A tent - and two bongs
This is the third instalment in a four or five part series by Riann Arkinstall on life in Korea. To read the first instalment go here: Moving to Korea, eh? To read the second instalment: "Teacher should hit me".
Korea - Why I stayed cont'd
By Riann Arkinstall
As I write this, it is the first time in 13 years that I have spent Christmas with my family.
This is due to scheduling. Koreans only get Christmas Day off work, and the winter school vacation starts on the last few days of December. It was necessary to get special time off from teaching this year, as my son, who is almost four now, was very keen on the idea of Christmas - particularly Santa.
People ask me, “Don’t you miss your family?”
Of course. However, technology brings us fairly close together, and I do get home to see family about twice a year.
The Korean living experience obviously has had its challenges, but one reason I chose to stay is the rich cultural and social life.

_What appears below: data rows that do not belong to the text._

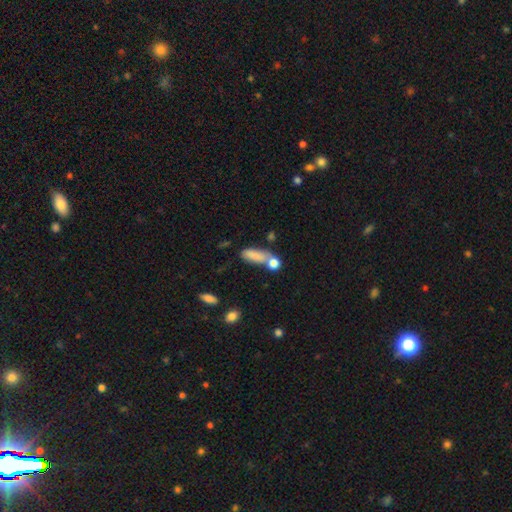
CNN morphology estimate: Smooth or featured? smooth (79%)
How rounded? in between (66%)
Merging? none (40%)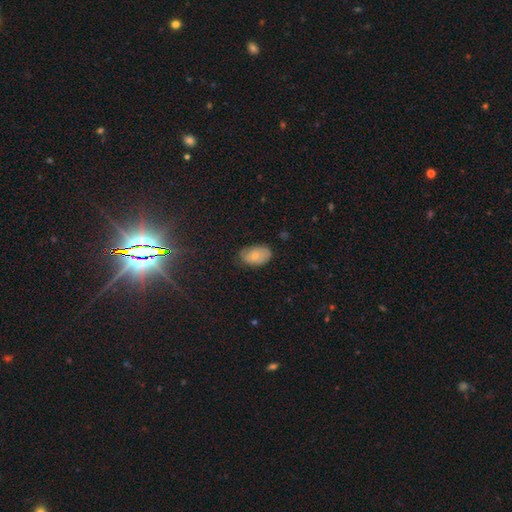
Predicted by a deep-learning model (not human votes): Smooth or featured?
  - smooth: 69% *
  - featured or disk: 23%
  - star or artifact: 8%
How rounded?
  - in between: 90% *
  - round: 9%
  - cigar-shaped: 1%
Merging?
  - none: 71% *
  - minor disturbance: 24%
  - major disturbance: 5%
  - merger: 1%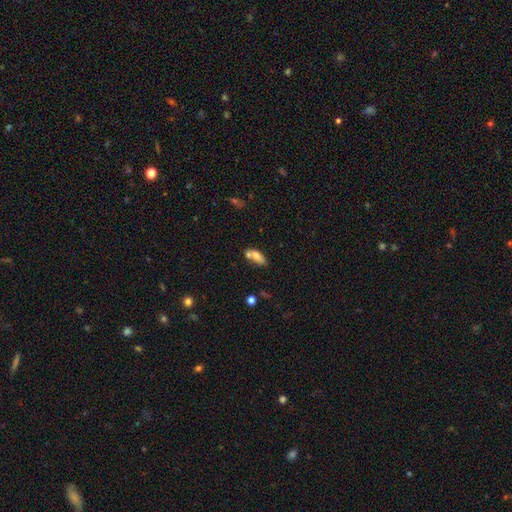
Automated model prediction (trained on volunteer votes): Morphology: type=smooth (72%); roundness=in between (78%); merging=none (42%).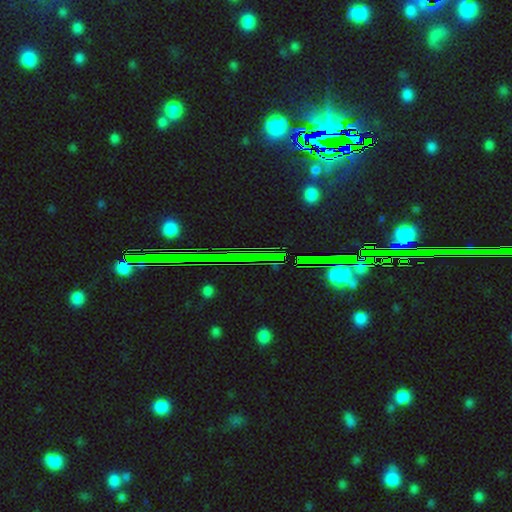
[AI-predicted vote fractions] smooth-or-featured: star or artifact: 65% | featured or disk: 22% | smooth: 13%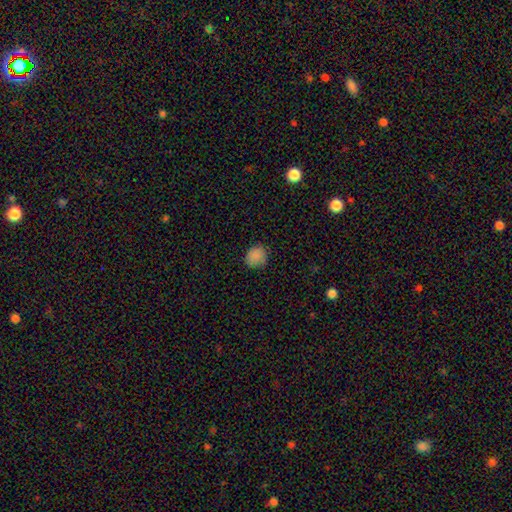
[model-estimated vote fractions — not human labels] A smooth galaxy with no disk features (85%) that is round (84%).

Vote fractions:
- Smooth or featured? smooth: 85% / star or artifact: 11% / featured or disk: 4%
- How rounded? round: 84% / in between: 15% / cigar-shaped: 1%
- Merging? none: 82% / minor disturbance: 14% / major disturbance: 3% / merger: 1%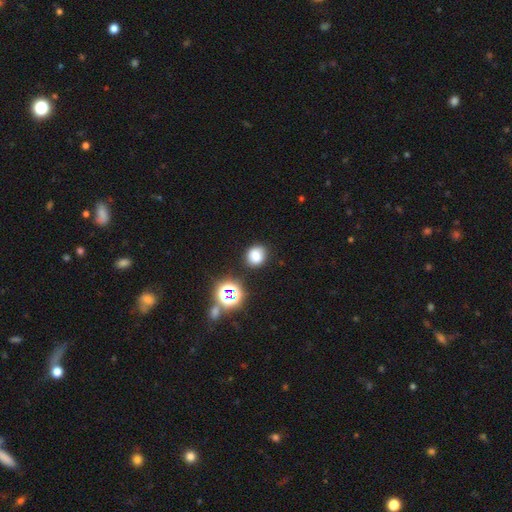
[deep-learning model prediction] Smooth or featured?
  - smooth: 76% *
  - star or artifact: 17%
  - featured or disk: 7%
How rounded?
  - round: 71% *
  - in between: 28%
  - cigar-shaped: 1%
Merging?
  - none: 82% *
  - minor disturbance: 12%
  - major disturbance: 3%
  - merger: 3%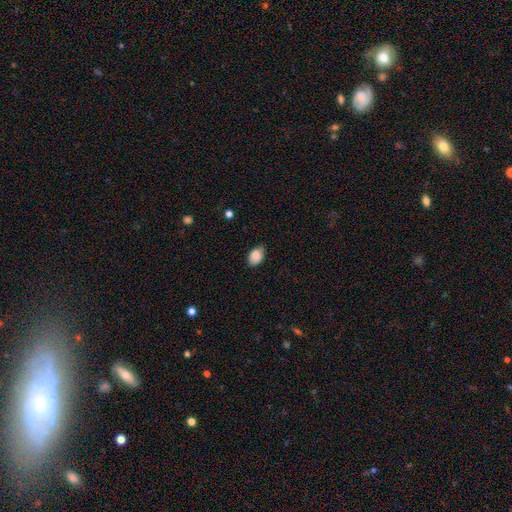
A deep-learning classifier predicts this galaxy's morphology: This appears to be a smooth galaxy with no disk features (87%) that is in between round and cigar-shaped (86%). Merging: none (81%).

Social and cultural - Hits from the Norae bong
For the experienced expat, we become quite choosey. So choosey, in fact, that we may sometimes come across as cold or aloof, however I have been fortunate to find good friends in Korea, both expat and Korean.
The experienced expat knows what and who they like. For example, I am constantly bombarded by the ‘foreigner cat-call’ when walking down the street or sitting at a pub. Any number of random kids or drunken fellows will make an attempt to grab my attention, “Hello. How are you? Where are you from? What’s your name?”
This may sound harmless enough, but when it happens every single day, wherever you go, it very quickly gets tedious. My expat friends and I have the same response: We wave and nod, then move on.
For the initial stages of the Korean experience, friendships are more a matter of common experience and location (i.e. workmates) rather than common interest and mindset.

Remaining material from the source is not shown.